"How well I know with what burning intensity you live."
~ Anaïs Nin
Sex and love addicts confuse intensity with intimacy and are always looking for the next high. They change people like they change their clothes, for the reward of novelty. Their fantasy of the perfect lover who will fulfill every desire intensifies--like that of a vampire seeking blood--with each passing conquest.
Constantly dissatisfied intensity-seeking in sex and love is fueled by internal emptiness from early childhood. Imagine being emotionally abandoned by a stressed or depressed mother who, unable to attune to her infant's needs, leaves it to fight for its life. Since mother/infant attunement is necessary for babies' physical and emotional growth, a child who doesn't get the neural and affective regulation needed to feel secure grows up empty, numb, afraid, and lonely.
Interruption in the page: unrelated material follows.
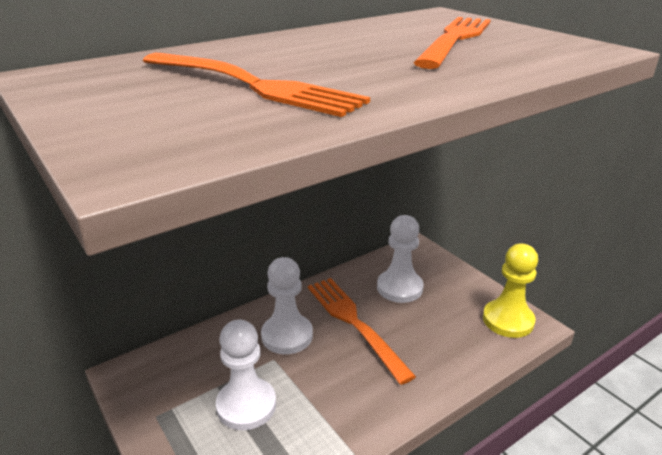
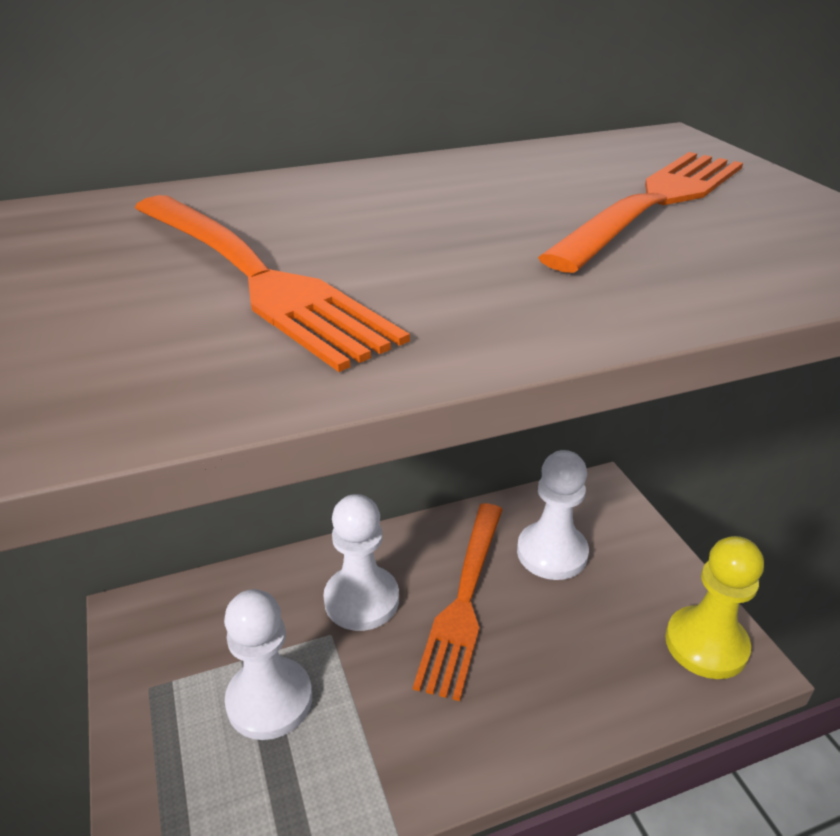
camera: 15 degrees right, 5 degrees up
orange fork [308,278,416,385] -> orange fork turned 150 degrees counterclockwise [413,504,503,701]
As an adult the intensity-seeker has little skill at genuine intimate connection, although she or he is driven to use people and sex to try to feel better. But the desired intensity ultimately dulls the senses, leaving him or her hungering always for more. Tragically, the locus of emotional control is in a lover's--often a stranger's--hands; life is good or bad depending on whether she or he is wanted, rejected, abandoned, or needed. Intense sex becomes the only criterion of whether life is happy or sad.
Intensity-seeking is an enslavement of our own perpetuation. When we step out of the delirium of always seeking someone new, and meet the same old sad and lonely child within, our healing journey begins. Exhausting ourselves with novelty is a defense against our deepest pain, one that we cannot outrun. But once we stop and feel our losses, we can begin our healing journey and be the authentic, joyous person we were born to be.
DAILY HEALTHY ACTS
- How connected are you to your childhood trauma? Have you ever investigated the wounds of your past?
- Do you drag your past into your present? If you're an intensity-seeker, the answer is most likely "yes."
- Take time to journal and ask yourself whether you have difficulty with sex, love and intimacy. If so, get some help today.